Design Elements of a Greeting Card

What should you put on the back of greeting card, anyway?

A greeting card is generally a simple document—a piece of folded paper with text or images on the front and a message inside. Although there are variations, most greeting cards follow a typical layout. With a top or side fold, there's a front, an inside spread (usually only half), and a back.

Smiling woman reading a greeting card
Getty Images/Weekend Images Inc.


The cover or front of the card may be a photo, text only, or a combination of text and images. The front of the card is what initially grabs attention and sets the tone (funny, serious, romantic, playful) for the card.

Inside Message

Some greeting cards are blank inside, and you write a personal message. Others might proclaim "Happy Birthday" or "Season's Greetings!" There could be a poem, quotation, or the punchline of a joke that began on the front. The inside of the card might repeat graphics from the front or have other images. The inside message typically appears on the right-hand side of the open side-fold card with the left side blank. On a top-fold card, the interior content generally is on the bottom panel.
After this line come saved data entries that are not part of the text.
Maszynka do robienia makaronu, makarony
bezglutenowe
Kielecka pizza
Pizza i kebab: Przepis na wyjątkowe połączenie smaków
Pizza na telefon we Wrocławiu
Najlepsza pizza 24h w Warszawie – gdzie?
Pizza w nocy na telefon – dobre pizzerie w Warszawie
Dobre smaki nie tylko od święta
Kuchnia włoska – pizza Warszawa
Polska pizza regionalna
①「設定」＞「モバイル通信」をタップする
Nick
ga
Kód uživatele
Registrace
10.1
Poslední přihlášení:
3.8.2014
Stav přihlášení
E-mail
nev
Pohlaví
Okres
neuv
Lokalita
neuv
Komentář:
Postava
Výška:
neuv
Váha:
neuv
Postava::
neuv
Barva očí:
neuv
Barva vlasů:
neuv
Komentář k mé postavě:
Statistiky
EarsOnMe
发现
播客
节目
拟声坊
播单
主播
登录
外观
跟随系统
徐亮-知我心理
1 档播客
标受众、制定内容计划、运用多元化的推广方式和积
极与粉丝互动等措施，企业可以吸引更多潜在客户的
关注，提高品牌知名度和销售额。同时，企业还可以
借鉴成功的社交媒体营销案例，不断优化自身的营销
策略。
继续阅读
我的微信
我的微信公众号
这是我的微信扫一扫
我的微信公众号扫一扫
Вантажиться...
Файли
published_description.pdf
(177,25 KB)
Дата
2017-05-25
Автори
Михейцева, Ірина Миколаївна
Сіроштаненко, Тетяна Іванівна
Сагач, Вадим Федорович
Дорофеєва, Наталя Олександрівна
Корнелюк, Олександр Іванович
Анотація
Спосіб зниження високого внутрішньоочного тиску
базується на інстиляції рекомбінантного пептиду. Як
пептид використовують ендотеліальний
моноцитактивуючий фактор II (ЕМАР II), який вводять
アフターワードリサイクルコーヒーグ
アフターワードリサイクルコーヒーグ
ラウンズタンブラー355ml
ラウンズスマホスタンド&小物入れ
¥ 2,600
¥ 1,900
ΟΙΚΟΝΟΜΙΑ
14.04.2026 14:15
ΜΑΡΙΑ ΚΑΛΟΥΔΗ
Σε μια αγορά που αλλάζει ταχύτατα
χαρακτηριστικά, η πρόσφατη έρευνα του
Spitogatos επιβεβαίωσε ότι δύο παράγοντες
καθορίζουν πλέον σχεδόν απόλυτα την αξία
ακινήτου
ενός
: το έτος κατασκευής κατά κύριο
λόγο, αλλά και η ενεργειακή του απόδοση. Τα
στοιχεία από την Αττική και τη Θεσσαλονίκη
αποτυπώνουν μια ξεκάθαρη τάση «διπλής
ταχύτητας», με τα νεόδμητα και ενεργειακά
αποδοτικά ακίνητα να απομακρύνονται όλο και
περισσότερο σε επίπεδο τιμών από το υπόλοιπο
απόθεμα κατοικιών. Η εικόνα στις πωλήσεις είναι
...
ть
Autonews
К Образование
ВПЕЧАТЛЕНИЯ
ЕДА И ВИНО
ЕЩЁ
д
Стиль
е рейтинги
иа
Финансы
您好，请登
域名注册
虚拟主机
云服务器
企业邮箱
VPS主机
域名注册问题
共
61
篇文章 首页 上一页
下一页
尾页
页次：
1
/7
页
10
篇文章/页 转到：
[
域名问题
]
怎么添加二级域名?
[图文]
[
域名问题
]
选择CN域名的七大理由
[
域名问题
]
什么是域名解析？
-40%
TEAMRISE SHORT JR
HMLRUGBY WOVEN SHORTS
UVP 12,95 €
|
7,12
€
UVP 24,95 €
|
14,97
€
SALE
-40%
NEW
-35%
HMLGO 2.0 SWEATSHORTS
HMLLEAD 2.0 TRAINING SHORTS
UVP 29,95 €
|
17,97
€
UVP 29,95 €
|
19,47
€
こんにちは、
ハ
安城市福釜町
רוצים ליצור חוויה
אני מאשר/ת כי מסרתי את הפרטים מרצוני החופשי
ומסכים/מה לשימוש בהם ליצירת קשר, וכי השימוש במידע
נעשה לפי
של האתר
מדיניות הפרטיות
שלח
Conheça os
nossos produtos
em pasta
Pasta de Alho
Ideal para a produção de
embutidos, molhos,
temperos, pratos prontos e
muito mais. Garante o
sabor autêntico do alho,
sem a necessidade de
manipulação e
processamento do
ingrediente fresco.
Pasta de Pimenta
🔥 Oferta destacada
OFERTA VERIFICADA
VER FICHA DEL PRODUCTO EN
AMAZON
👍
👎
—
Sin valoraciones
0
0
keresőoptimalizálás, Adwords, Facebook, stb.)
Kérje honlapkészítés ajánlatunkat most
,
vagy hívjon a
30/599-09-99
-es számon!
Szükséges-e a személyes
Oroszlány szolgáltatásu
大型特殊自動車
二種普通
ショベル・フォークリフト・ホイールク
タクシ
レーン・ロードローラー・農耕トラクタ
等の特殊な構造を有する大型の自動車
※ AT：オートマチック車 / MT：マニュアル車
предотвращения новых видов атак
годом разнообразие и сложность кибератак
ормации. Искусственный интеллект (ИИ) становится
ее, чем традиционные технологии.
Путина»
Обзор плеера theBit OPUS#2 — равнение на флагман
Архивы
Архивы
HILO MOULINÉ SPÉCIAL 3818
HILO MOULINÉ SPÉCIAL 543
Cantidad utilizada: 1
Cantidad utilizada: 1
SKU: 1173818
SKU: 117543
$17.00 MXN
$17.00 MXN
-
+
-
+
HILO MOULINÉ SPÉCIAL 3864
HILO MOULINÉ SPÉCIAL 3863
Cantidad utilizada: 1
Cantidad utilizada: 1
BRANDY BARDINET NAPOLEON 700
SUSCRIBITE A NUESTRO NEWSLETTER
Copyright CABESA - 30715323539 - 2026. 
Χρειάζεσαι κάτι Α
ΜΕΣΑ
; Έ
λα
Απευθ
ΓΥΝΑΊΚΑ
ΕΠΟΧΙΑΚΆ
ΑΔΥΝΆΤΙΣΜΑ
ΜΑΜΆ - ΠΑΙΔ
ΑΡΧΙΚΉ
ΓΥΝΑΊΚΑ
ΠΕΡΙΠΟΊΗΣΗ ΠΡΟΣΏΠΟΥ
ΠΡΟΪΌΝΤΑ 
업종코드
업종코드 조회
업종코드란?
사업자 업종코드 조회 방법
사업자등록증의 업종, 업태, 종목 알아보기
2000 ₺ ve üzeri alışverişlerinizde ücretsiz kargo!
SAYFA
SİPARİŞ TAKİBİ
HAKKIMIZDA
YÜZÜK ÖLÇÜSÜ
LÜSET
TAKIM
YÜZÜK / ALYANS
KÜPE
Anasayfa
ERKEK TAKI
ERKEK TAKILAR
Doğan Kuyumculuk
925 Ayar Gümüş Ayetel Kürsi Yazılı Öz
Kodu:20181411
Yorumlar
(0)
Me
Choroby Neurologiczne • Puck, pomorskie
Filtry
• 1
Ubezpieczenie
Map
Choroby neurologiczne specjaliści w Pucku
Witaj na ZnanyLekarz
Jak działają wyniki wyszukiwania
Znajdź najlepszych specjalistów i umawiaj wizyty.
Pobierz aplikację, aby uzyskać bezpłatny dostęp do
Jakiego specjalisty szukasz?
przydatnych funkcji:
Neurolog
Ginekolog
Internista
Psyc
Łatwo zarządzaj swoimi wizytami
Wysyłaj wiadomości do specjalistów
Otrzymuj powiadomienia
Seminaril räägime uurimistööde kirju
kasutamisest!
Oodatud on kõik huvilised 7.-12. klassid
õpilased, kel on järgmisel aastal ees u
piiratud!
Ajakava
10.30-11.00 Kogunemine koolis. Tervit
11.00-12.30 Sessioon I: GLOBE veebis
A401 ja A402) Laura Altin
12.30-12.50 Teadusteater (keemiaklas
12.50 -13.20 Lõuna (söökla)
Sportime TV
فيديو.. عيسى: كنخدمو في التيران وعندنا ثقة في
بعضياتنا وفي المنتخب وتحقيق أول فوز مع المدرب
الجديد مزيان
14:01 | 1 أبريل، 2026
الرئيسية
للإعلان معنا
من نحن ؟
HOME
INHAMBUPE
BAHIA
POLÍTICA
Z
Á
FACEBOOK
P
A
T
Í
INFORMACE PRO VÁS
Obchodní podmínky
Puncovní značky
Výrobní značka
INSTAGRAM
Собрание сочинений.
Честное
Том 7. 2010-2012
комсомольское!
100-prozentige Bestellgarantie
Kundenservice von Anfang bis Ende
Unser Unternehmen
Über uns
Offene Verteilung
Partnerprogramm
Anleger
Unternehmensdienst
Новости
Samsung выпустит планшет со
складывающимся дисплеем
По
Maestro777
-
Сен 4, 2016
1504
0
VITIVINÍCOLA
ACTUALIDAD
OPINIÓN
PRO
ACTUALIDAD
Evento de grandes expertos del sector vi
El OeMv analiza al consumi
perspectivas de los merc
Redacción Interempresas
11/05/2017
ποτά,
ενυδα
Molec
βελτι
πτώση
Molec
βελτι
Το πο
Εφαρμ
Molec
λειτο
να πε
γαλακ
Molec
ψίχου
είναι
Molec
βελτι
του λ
  • Additional Inside Panels. Rather than the standard folded card with a front cover and message inside, some greeting cards incorporate multiple panels folded like a tri-fold brochure. They might have accordion folds or gatefolds to accommodate more text and images.
  • Additional Inside Pages. Some greeting cards can be like small booklets to present an extended message or tell a story. Some greeting cards are made with computer software and printed on letter-size paper folded to create a quarter-fold card so that all printing is on one side of the unfolded sheet of paper.


On commercially-produced greeting cards, the back of the card is where you'll find the name of the greeting card company, logo, copyright notice, and contact information. When making your own greeting cards, you might want to include your name and date or a personal stamp or logo. It could also be left blank.

Optional Parts

  • Flaps/Windows. Greeting cards of any size may have die-cut windows with or without flaps that conceal/reveal portions of the inside of the card.
  • Pop-Ups/Tabs. Some greeting cards might have pop-up elements or tabs that the recipient pulls to reveal a message or cause parts of the card to move.
  • Embellishments. Greeting cards created by hand or on the computer might have ribbon, charms, glitter, or other items that aren't part of the paper card.
  • Sound. Some cards incorporate sound using a built-in mechanism that plays music or speaks when the recipient opens the card.